Telstra 'issue' hid ADSL availability from rival carriers
Competitive Carriers' Coalition reveals letter from Telstra Wholesale
The Competitive Carriers Coalition (CCC) has claimed Telstra “discriminate against consumers trying to buy broadband from competitors by incorrectly claiming their telephone lines were unable to provide a service.”
The coalition says Telstra applies less stringent tests when its own retail arm seeks access. ““As a result, consumers were told they could not get broadband from a competitor, but told they could get it from Telstra,” a CCC spokesentity told The Reg.

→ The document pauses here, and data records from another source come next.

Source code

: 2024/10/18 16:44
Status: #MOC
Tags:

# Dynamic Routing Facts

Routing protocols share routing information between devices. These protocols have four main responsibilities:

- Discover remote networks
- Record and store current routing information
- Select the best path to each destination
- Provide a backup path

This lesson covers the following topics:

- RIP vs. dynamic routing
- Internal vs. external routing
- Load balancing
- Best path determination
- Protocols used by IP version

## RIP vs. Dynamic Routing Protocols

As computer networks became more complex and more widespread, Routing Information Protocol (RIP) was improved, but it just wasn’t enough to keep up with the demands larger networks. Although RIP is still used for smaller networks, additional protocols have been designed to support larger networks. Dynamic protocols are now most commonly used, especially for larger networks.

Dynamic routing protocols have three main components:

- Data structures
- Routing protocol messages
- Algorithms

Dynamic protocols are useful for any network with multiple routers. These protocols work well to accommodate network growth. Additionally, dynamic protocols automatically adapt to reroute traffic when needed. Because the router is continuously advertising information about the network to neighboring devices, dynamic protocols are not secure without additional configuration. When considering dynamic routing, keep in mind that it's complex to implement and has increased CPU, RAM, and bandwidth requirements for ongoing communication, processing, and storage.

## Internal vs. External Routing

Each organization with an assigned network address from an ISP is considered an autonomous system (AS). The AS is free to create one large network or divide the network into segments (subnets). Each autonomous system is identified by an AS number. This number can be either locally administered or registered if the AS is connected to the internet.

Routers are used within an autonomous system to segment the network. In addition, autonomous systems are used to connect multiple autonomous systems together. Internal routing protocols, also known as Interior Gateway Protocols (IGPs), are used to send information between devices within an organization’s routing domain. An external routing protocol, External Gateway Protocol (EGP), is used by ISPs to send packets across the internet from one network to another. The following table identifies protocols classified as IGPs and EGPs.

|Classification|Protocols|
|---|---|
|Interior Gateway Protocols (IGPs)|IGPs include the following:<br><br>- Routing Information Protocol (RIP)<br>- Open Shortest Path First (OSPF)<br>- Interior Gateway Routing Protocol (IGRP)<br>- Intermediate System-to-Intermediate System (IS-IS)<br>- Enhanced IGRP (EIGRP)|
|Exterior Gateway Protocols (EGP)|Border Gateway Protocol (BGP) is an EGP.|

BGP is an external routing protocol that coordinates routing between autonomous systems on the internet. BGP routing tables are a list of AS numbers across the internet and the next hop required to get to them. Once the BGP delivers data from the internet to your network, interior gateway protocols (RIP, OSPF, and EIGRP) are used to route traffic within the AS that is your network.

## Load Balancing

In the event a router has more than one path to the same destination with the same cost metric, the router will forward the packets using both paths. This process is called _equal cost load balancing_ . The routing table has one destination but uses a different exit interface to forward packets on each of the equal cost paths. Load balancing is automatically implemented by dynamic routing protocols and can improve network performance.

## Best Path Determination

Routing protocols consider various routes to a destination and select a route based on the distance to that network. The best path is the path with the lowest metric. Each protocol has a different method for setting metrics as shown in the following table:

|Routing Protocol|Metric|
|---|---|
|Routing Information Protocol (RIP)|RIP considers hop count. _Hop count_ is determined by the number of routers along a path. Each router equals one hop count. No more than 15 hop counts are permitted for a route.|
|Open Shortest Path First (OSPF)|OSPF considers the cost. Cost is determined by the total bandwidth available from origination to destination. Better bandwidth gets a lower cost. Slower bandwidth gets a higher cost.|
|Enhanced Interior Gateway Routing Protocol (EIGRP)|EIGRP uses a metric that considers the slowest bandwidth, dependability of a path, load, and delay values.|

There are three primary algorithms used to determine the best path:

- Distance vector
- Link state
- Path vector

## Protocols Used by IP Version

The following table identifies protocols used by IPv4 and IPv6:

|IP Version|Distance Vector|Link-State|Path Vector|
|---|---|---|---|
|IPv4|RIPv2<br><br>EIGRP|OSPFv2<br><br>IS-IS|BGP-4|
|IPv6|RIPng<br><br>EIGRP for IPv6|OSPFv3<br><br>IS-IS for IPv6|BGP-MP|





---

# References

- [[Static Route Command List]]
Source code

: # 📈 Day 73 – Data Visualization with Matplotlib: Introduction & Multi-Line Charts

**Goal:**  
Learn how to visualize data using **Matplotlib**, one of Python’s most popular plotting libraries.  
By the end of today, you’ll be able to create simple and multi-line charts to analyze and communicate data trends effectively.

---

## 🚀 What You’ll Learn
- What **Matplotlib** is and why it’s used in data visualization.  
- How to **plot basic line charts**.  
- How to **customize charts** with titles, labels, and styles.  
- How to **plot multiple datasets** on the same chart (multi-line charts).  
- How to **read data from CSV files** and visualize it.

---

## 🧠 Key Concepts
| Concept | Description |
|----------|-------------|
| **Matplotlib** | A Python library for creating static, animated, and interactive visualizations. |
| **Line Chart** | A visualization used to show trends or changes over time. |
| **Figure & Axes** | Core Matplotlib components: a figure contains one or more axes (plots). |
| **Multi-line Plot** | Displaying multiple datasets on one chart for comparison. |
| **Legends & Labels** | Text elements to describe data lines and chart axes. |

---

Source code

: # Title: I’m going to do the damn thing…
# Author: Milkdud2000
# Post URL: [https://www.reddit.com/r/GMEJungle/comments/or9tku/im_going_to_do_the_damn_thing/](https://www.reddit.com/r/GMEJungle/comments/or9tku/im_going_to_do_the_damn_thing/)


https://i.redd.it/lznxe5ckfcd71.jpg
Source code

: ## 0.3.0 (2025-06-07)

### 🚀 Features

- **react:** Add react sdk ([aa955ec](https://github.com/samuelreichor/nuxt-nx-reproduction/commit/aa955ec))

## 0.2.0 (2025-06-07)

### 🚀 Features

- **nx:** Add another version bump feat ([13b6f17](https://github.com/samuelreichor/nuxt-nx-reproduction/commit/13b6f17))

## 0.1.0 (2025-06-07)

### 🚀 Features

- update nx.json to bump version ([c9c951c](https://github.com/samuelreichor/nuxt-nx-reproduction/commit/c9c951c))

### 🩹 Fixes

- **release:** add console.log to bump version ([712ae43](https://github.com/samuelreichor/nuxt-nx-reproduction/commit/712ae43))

The CCC has sent The Register an email it says comes from Telstra wholesale and which reads, in part, as follows:
“We are . writing to advise that a potential issue with the ‘Excess Transmission Loss’ result in our Service Qualification (SQ) systems and processes for the provisioning of Wholesale ADSL and LSS services has been identified, following a complaint by a Wholesale Customer.”
“ … there is the potential for some limited instances where Telstra Retail may have been able to supply an ADSL service where Telstra Wholesale requests have shown that the ADSL or LSS service is unavailable as the current path for the PSTN service suffers from excessive transmission loss.”
“Our investigations into the scope and scale of this issue are continuing. However, we believe the instances in which this has occurred are low.”
The letter says Telstra has notified the Australian Competition and Consumer Commission (ACCC), as the issue could mean Telstra is in breach of regulations and obligations.
Also in the Telstra email, group executive Stuart Lee advises retail customers of Telstra Wholesale that the company is working on a fix but that it is expected to require six months' work.
The CCC isn't happy with that timeframe and has called on the ACCC to force Telstra to rectify the situation “quickly”.
The CCC's statement all-but-accuses Telstra of deliberate skulduggery: the document's title is “Telstra Finally Admits Systematic Broadband Unfairness”. On our reading of the Telstra statement, it admits no such thing. Instead it admits an error that disadvantaged rivals. Perhaps too conveniently.
Whatever the source of the fault, the CCC's call for “genuine structural separation” of the national broadband network seems more sensible than ever.